**INSTRUCTIONS FOR THE TASK**
Count every line below that holds "Created". Number only.

**STORED DATA**
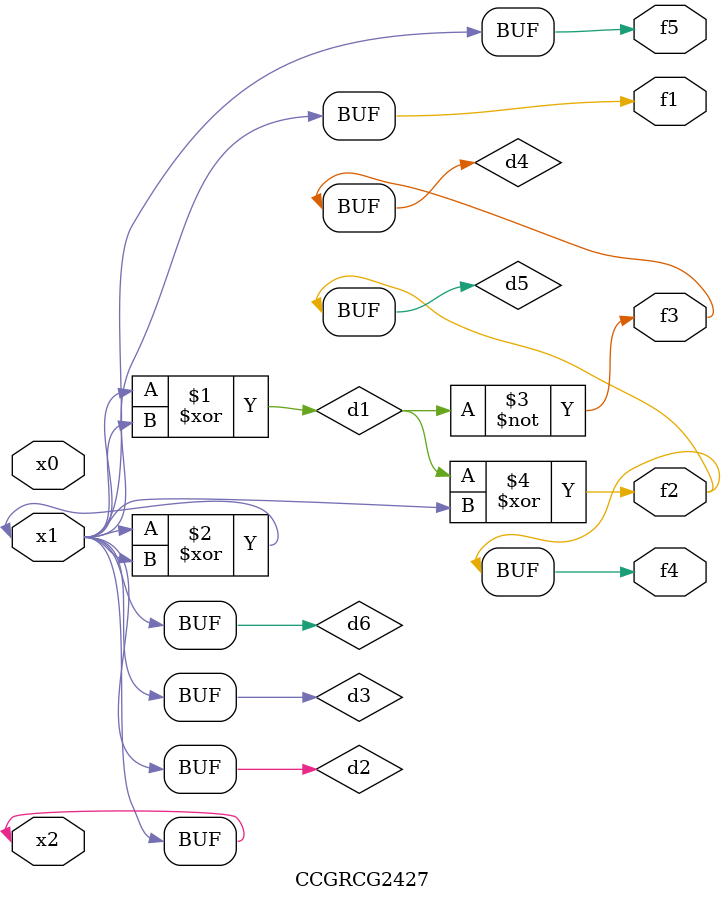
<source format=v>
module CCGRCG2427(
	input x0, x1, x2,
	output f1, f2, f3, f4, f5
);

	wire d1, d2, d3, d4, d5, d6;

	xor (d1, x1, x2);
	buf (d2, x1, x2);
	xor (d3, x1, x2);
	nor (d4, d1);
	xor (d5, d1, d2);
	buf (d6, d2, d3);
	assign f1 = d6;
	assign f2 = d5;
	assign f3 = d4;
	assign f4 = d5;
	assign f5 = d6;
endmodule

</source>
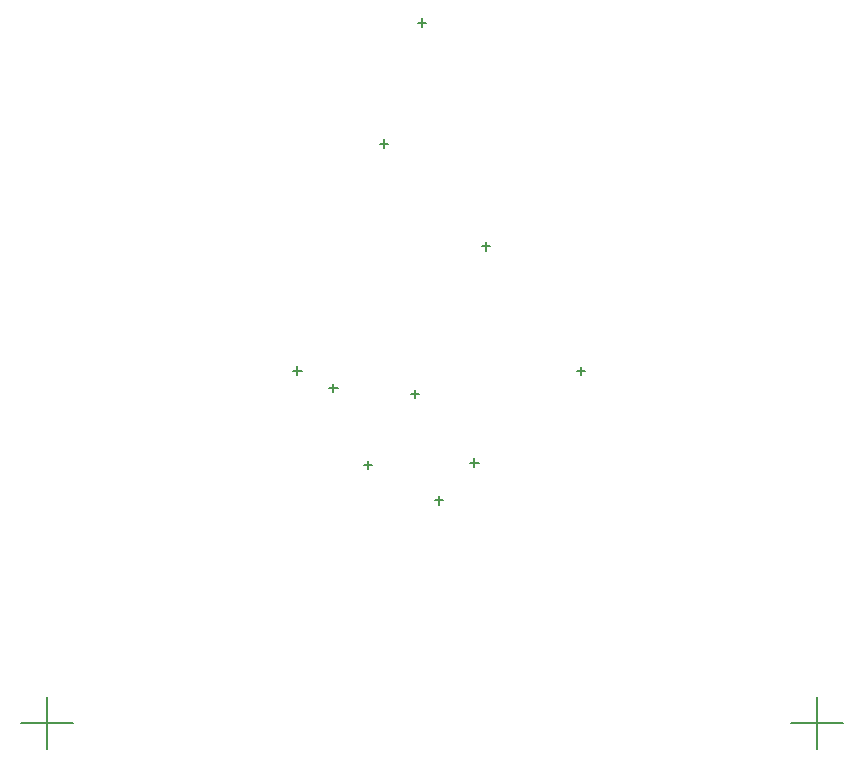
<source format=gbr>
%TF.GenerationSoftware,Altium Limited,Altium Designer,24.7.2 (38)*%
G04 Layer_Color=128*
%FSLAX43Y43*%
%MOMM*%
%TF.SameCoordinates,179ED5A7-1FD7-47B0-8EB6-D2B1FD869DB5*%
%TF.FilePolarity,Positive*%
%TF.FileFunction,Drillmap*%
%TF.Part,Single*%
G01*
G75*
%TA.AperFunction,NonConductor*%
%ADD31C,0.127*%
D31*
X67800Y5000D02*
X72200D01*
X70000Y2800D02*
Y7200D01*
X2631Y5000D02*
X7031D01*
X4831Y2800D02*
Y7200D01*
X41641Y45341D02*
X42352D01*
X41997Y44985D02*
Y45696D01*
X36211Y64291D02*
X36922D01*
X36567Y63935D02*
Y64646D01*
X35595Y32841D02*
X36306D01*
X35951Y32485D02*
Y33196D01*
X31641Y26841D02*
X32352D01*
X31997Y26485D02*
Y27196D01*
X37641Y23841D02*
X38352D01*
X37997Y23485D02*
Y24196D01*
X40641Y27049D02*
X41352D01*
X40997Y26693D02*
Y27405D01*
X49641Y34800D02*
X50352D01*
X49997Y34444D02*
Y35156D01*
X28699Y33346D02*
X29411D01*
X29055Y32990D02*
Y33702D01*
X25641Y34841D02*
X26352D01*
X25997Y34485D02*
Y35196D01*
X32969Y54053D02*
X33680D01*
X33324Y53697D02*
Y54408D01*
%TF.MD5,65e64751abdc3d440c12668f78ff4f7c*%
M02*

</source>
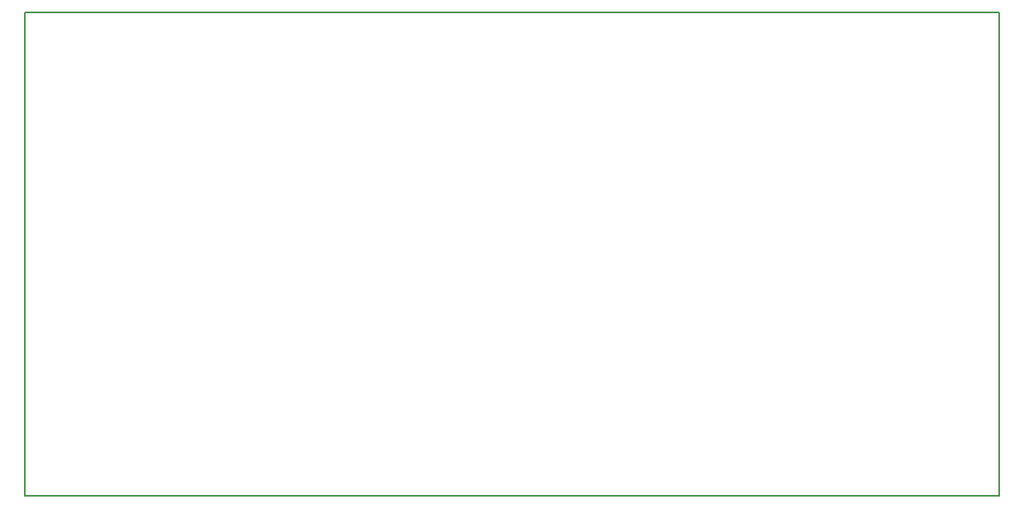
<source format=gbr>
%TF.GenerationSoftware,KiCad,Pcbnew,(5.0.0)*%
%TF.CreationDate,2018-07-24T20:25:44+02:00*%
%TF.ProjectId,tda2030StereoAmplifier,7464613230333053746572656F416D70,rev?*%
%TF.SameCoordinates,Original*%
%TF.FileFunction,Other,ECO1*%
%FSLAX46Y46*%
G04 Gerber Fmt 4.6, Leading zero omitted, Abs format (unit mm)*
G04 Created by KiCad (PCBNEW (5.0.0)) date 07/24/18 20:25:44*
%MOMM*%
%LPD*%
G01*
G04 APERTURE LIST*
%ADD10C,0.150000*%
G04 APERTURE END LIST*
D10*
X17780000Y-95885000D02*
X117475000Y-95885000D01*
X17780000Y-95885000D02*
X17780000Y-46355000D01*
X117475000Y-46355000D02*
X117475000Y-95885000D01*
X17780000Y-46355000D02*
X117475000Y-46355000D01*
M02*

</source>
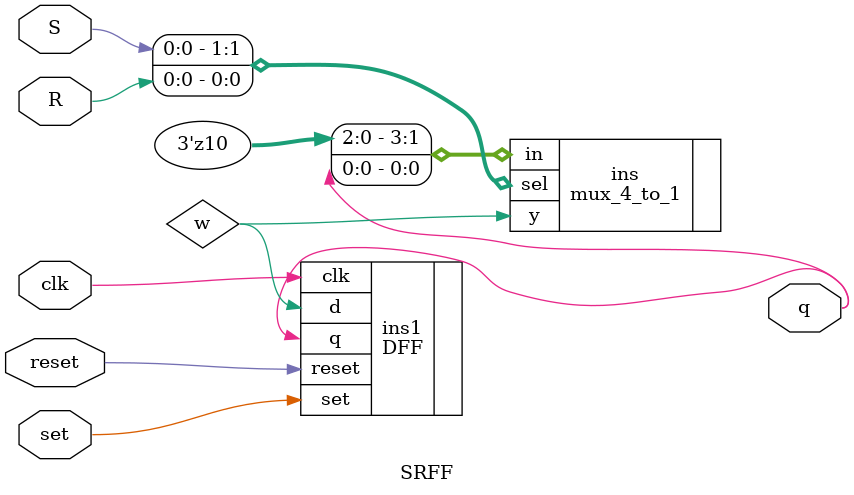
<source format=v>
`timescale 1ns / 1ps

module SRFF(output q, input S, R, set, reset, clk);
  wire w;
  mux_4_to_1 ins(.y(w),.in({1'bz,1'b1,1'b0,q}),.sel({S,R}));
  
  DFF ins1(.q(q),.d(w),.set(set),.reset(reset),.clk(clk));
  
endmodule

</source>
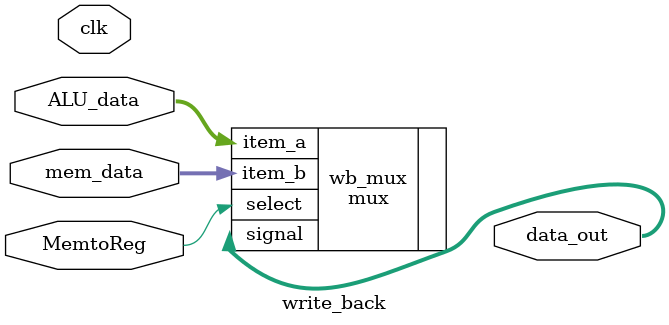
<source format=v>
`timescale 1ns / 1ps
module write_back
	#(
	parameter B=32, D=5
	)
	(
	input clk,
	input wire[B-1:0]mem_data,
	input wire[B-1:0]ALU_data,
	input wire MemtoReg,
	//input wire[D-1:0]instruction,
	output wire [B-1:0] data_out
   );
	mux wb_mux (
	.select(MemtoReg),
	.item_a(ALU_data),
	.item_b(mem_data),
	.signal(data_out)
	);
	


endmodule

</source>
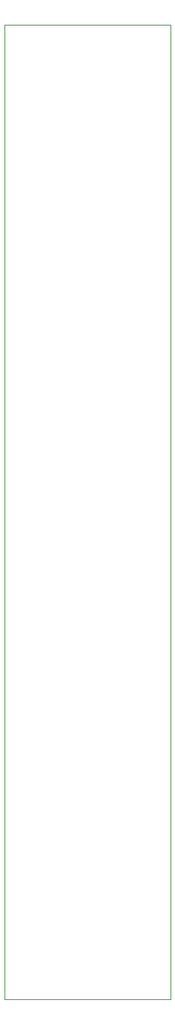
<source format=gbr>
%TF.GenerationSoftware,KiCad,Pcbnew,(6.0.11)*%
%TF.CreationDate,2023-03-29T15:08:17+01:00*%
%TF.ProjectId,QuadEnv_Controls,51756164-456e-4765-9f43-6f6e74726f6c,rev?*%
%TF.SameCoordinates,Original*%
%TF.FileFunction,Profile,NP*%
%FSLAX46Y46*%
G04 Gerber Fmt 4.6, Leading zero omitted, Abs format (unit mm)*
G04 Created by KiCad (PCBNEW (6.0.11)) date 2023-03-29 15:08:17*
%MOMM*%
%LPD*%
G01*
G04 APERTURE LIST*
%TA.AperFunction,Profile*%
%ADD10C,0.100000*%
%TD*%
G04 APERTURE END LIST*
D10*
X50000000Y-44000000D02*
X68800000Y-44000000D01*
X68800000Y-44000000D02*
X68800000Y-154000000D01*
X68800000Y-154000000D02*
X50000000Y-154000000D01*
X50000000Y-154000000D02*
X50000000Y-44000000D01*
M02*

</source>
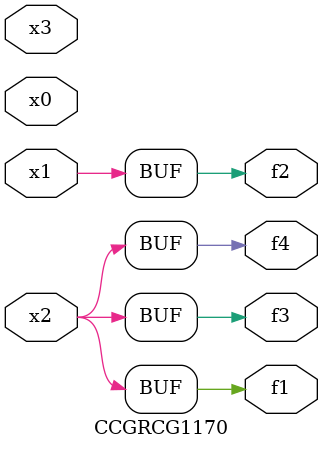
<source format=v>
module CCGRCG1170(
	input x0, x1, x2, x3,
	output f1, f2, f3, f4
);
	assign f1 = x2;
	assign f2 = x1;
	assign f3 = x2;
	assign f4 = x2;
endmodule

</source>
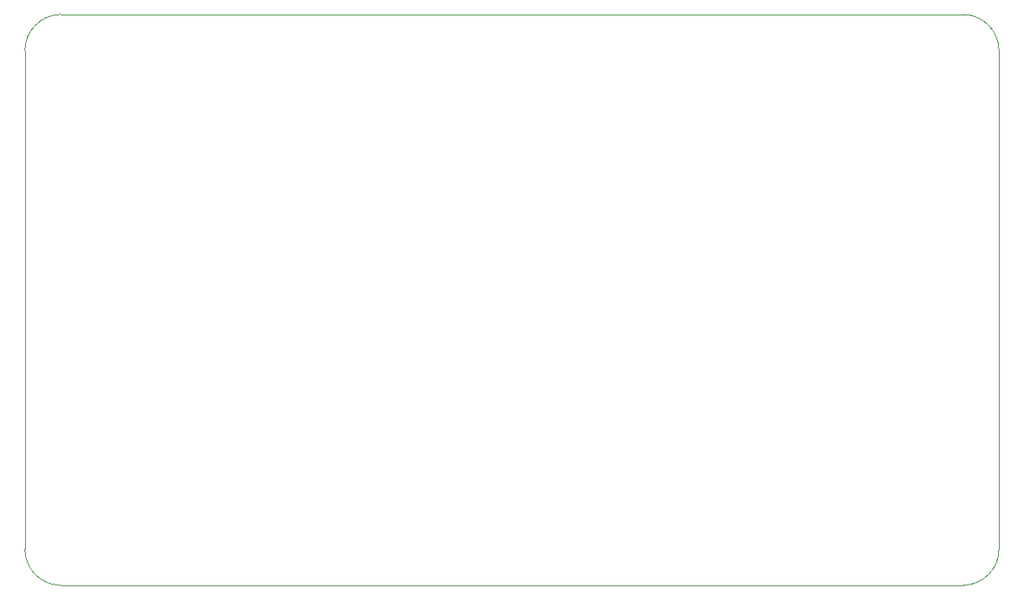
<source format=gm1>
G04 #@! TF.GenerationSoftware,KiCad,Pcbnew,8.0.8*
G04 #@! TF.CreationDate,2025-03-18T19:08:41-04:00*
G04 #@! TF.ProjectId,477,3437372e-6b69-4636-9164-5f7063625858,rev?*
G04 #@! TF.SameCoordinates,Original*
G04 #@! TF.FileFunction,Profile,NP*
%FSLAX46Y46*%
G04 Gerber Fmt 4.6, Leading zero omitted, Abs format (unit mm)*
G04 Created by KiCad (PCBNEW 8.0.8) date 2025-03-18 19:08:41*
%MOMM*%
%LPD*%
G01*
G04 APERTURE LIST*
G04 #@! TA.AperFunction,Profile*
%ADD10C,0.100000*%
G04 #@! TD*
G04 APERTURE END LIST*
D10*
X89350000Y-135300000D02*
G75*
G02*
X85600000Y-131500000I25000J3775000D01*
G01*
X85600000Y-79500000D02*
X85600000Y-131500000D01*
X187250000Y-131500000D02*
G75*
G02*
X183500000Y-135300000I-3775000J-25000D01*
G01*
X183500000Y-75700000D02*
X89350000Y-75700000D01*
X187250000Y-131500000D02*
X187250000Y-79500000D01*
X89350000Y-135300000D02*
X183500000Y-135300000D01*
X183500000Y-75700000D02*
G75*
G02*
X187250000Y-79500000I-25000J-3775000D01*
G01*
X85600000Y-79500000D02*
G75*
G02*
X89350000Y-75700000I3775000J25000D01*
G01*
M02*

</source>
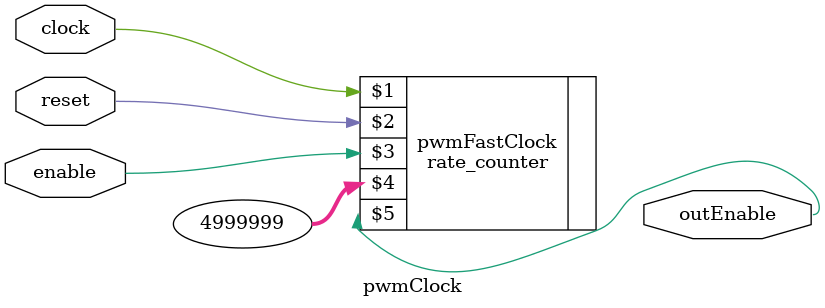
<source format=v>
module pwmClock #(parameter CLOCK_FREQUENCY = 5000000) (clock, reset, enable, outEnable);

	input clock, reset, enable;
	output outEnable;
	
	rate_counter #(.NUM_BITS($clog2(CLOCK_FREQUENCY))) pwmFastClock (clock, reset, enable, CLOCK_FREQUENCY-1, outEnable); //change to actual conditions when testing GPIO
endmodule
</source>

**OUTPUT FOR THIS TASK**
3